The 70 shoers attending an early November clinic at Nature Farms Farrier Supply in Norman, Okla., went home with some great ideas to enhance their trimming and shoeing work. Six members of the American Association of Professional Farriers board of directors spoke at the “Hoofcare Essentials Clinic.”
Here are a few of their tips you can start using immediately.
- Jeff Ridley takes a few minutes to apply oil or a hoof conditioner to each hoof.
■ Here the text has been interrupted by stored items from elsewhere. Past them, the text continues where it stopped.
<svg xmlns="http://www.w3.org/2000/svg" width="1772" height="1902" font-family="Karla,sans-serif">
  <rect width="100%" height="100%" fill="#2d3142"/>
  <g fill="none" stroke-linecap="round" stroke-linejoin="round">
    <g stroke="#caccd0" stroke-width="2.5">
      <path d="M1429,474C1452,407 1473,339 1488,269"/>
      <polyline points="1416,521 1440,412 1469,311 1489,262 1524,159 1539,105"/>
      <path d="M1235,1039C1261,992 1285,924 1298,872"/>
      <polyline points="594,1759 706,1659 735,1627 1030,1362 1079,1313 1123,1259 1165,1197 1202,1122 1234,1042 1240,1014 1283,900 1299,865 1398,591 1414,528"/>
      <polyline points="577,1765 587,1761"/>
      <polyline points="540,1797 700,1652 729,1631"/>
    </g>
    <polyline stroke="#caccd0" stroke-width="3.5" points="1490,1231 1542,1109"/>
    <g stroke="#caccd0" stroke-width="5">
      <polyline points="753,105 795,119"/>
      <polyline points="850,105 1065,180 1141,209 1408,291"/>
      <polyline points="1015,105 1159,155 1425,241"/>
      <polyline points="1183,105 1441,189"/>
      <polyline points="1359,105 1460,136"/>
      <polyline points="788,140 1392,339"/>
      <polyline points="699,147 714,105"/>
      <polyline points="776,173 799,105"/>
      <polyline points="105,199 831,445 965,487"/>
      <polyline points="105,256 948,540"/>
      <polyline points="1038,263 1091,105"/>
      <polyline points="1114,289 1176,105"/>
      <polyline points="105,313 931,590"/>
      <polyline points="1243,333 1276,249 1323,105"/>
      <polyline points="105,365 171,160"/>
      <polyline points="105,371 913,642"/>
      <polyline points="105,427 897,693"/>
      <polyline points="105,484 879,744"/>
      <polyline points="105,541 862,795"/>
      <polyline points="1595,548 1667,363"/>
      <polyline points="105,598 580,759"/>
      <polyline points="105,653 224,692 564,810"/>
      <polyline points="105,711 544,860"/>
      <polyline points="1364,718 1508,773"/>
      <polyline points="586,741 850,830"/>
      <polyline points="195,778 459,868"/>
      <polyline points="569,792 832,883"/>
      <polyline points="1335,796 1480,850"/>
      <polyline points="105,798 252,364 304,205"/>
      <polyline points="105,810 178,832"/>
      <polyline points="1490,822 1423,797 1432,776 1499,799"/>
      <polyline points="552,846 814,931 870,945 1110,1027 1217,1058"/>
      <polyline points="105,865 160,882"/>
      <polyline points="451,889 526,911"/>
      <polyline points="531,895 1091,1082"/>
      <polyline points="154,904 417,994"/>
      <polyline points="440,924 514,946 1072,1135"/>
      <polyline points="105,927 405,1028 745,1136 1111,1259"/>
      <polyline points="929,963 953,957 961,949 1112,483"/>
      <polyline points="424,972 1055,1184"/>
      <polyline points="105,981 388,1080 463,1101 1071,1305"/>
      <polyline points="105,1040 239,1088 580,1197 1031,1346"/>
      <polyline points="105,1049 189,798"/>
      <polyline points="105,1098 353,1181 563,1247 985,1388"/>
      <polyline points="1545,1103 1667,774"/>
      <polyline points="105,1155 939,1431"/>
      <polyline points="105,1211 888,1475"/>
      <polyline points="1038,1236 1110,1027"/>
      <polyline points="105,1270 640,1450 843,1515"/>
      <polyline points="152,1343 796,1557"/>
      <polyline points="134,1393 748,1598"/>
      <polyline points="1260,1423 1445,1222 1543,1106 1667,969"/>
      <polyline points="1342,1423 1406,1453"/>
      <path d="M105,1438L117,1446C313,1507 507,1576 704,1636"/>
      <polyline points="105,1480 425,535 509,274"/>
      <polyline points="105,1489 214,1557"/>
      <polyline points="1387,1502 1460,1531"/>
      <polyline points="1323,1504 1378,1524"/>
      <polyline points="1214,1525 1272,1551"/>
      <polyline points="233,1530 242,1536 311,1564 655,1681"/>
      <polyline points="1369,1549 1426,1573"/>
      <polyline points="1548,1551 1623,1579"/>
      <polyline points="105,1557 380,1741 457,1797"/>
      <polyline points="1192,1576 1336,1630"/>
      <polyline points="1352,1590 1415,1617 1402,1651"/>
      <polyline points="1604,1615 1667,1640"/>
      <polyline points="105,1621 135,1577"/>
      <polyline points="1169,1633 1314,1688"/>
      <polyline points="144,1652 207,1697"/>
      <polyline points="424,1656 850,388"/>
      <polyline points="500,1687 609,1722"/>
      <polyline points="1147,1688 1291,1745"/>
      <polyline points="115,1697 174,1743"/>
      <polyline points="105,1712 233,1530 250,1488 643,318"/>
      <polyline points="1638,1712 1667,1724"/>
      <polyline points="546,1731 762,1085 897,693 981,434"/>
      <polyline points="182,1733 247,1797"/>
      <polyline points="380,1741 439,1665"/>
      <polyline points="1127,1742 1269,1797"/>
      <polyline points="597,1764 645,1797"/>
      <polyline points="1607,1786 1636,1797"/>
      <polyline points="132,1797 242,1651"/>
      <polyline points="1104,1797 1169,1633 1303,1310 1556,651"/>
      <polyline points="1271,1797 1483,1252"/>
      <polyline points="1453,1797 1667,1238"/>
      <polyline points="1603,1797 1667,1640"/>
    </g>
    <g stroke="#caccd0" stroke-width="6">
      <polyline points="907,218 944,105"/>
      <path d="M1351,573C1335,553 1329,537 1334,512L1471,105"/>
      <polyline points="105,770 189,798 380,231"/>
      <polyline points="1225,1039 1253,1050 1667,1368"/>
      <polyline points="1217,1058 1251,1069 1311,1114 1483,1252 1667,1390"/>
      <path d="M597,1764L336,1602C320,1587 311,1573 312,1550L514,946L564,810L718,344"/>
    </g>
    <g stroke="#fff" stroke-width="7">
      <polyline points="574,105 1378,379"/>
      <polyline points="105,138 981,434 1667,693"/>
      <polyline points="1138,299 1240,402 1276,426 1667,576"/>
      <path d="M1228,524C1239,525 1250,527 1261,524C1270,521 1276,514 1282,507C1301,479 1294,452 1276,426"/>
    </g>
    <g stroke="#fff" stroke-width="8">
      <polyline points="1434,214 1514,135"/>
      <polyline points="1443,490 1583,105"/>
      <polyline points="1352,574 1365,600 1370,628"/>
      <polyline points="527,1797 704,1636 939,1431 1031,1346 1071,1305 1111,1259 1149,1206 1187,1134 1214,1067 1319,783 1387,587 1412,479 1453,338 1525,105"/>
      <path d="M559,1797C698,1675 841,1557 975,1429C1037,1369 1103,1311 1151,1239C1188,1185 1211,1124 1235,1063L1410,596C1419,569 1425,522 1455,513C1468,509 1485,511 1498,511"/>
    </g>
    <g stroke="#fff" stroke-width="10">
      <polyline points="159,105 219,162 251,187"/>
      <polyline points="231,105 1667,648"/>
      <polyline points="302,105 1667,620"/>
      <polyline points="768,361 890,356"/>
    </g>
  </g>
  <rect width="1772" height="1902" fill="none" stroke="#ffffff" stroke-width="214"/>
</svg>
While it may not have any major benefits when it comes to quality hoof-care, the Leighton, Iowa, farrier finds owners like horses with pretty hooves — often mentioning about what a good footcare job was done.
- Dave Farley recommends being extra nice to veterinary technicians. “They’re the ones making the foot x-rays rather than the vets in most instances and getting on their good side can make it easier for them to share images with you,” says the Coshocton, Ohio, farrier. “Take techs a cup of hot chocolate or donuts once in awhile and look at all the hoof x-rays that you can.”
- Dave Dawson doesn’t attend Christmas parties at any of the barns where he shoes. “If you go to one, you’ll have to go to all of them,” explains the Uxbridge, Ontario, farrier.
- Use hoof drawings to document specific hoof measurements to be more accurate with shoe modifications and to save time, says Steve Prescott. “Then you won’t lose your place or concentration working on a shoe when you get interrupted by a phone call,” says the Hardeeville, S.C., farrier.
- To prevent an unnecessary buildup of aluminum, Doug Workman of Cleveland, Ga., applies an application of Ivory soap prior to grinding an aluminum shoe.
- Roy Bloom avoids wearing gloves when sharpening a hoof knife. “Your fingers can withstand about 120 degrees of heat and once the temperature goes higher than that, you’ll start to lose temper in the blade,” says the Drummond, Wis., shoer.